Ses Üç parçaya bölündü. Ulu bir ses “Tin”, Kükreyen bir ses “Yaratım”, Gıcıdıryan bir ses “Yok oluş” dedi. Ardından üç ses aynı anda konuştu “Sen artık bir insandan daha fazlasısın, artık ‘ÜÇ YOLUN ŞAMANISIN’, şimdi doğrul ve kalk yerinden!” diyerek kükredi
Bora yerinden doğrulmaya çalışarak
“Rüya mı?” dedi.
Bunu dediği anda, alevler kollarını yakmaya başladı. Bora çığlık atmak istedi ancak boğazının içindeki ses telleri de yanıyordu.
“Sence bu acı rüya gibi mi geliyor sana?” dedi ve alevler yok oldu.
Bora’nın gözlerinden yaşlar akıyordu, ağlayarak “Lütfen yapma” diyerek yalvarmaya başladı.
Tekrardan alevler Bora’yı yakmaya başladı
“BİR TÜRK EVLADI, BİR ŞAMAN BÖYLE YALVARAMAZ!” diyerek öfkeli bir sesle kükredi yüce ses.
Alevler tekrardan sönmüştü. Bora tekrar yanmaktan korkarak zorla ağlamasını durdurmaya çalıştı.
“Ne yapmamı istiyorsun” dedi acıklı bir sesle.
“Üç yolun şamanı olarak, insanlığı korumalısın!”
“Neye karşı korumalıyım?” Boranın sesi merak doluydu.
“Yakında öğreneceksin şaman. Çok yakında…” diyerek ses kaybolmaya başladı.
“Anlamıyorum” diyerek dizlerinin üstüne çöktü Bora. Ne kadar tekrar seslenirse seslensin, sesten herhangibi cevap gelmedi. Titreyerek ve sendeleyerek odasına gidip yattı.
Sabah uyandığında vücudunu aşırı iğrenç bir koku sarmıştı. Hızlıca banyoya gitti. Üstünü çıkardığında, vücudu normalden daha kaslıydı, aynadan kendine baktığında daha büyümüş ve vücudu kas doluydu. Galiba dün gece yaşananlar bir rüya değildi diye düşündü. Duş alıp çıktıktan sonra, çarşafların da kokmuş olduğunu görünce tüm çarşafları da değişti.

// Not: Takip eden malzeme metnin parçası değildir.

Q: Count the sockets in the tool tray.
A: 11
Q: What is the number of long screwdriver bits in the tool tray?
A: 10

Dün gece yaşananları düşünmek için, dışarı çıktı ve yürümeye başladı. O ses neydi? Vücudumun bu hale gelmesi ve Üç yolun şamanı da neydi? Neden korumalıydım tüm insanlığı? diye düşünmeye başladı.
Bora düşüncelere aşırı dalmış bir şekilde yürüyordu.
“Bora, Bora, BORA!” diye seslenen Umut sayesinde kendine geldi.
“İyi misin Bora?”
“Ha, evet iyiyim, sadece biraz dalmışım da.”
“Eğer bir şey olduysa anlatabilirsin”
“Yok gerçekten sadece dalmıştım.”
“Anlıyorum. Beraber yürümek ister misin?”
“Tabii olur”
Umut ve Bora beraber yürümeye başladılar. İkisi de konuşmadan sessizce yürüyordu ve sessizliği Umut bozmaya karar verdi.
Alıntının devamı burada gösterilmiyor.